A fourth difference is in how you clean (harvest). For a chaeto reactor, you usually disassemble the reactor by unscrewing several screws on the top of the container, and then pulling a tube or frame up from the container; the chaeto growth is removed from the frame, the clean frame is placed back into the container, and the lid and screws are put back into place. Since chaeto does not attach to a surface, you often get broken chaeto pieces that flow into your tank or sump when you harvest; a filter screen in the reactor can reduce this.
For an algae scrubber, cleaning (harvesting) depends on the design; freshwater versions will usually be taken to a sink for cleaning because of the thin and slimy growth (saltwater versions can also be cleaned in a sink, but are sometimes harvested in-place). A horizontal river design will have a light that you lift up off of the container and a screen that you remove from the container. A waterfall design will have a screen that you remove from a pipe; sometimes the whole pipe is removed, and sometimes the pipe is in a container that you need to open first. A bubble upflow design has at least part of the container under water, which you either reach into to grab the growth, or you lift the container out of the water and clean in a bucket or sink. And for all algae scrubbers, since the growth is attached to a surface, broken floating algae pieces are not common when you harvest on a proper schedule. Bubble upflow scrubbers almost never detach because the growth is supported by the water, whereas waterfalls are pulled down by gravity.

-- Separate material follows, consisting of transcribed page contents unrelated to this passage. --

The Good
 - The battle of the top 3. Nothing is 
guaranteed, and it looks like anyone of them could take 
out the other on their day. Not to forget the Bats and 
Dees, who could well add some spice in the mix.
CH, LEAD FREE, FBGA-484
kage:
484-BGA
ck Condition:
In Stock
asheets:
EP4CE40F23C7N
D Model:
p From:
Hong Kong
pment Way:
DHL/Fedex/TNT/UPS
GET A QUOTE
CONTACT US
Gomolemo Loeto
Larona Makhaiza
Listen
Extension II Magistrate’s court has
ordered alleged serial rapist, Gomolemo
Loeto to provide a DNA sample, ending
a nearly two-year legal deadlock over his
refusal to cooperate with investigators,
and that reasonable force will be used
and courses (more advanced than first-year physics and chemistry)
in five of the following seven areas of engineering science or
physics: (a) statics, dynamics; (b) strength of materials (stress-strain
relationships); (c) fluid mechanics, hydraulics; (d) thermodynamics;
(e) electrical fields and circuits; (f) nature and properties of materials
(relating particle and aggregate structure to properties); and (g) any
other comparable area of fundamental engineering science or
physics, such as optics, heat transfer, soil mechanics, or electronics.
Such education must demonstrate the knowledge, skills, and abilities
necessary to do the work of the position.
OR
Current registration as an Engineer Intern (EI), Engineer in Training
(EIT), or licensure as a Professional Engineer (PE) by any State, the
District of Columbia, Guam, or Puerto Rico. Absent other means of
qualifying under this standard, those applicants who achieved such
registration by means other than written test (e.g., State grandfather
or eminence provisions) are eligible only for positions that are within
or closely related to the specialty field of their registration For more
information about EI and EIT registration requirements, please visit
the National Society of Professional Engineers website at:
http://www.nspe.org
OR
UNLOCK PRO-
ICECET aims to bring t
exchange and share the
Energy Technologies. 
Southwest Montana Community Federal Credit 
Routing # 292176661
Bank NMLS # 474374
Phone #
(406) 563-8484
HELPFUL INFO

A fifth difference is fish feeding; by feeding your fish from the growth, the fish eat naturally and you don’t have to buy and add packaged food to the water (which creates nutrients). Very few if any aquarium animals eat chaeto, so the only option is to remove the chaeto and either throw it away or give it to a friend. For algae scrubbers, it depends on the growth: Slime growth, although full of absorbed nutrients from the water, is usually not eaten by aquarium fish and thus is scraped off and thrown away or used as garden fertilizer. Green hair algae however is eaten by almost all herbivore fish and many snails (it’s their food in nature), and thus some of the growth can be fed back to the fish, especially in freshwater where algae scrubbers almost always grow this type of growth. More fish feeding info here: http://algaescrubber.net/forums/show…h-to-your-fish
A sixth difference is overgrowth of algae on the lights. Chaeto reactors usually have a large surface area light (such as a long coiled light strip), and the illumination from these is not enough to “burn” off algae growth on the surface of the clear wall (this growth reduces illumination output). You will need to clean these clear surfaces in order to keep the illumination at full output. Most algae scrubbers use discrete (separate) high power LEDs which produce enough illumination in a small space to burn off algal growth on clear surfaces; for these you do not need to wipe the growth off because it does not grow there.
The final difference is overgrowth of algae on the algae itself. Chaeto is a slow growing species of algae because of its thick cellular structure, and if conditions favor faster growing algae (like slime) you will get slime or green hair algae which attaches on top of the chaeto, causing the chaeto to be blocked from light and flow, and eventually causing the chaeto to die and rot (“crash”). There is no easy way to wipe slime or green hair algae off of chaeto; the chaeto must just be harvested earlier instead. For algae scrubbers, green hair algal growth on top of more green hair growth is how scrubbers operate in the first place, so earlier harvesting is not needed.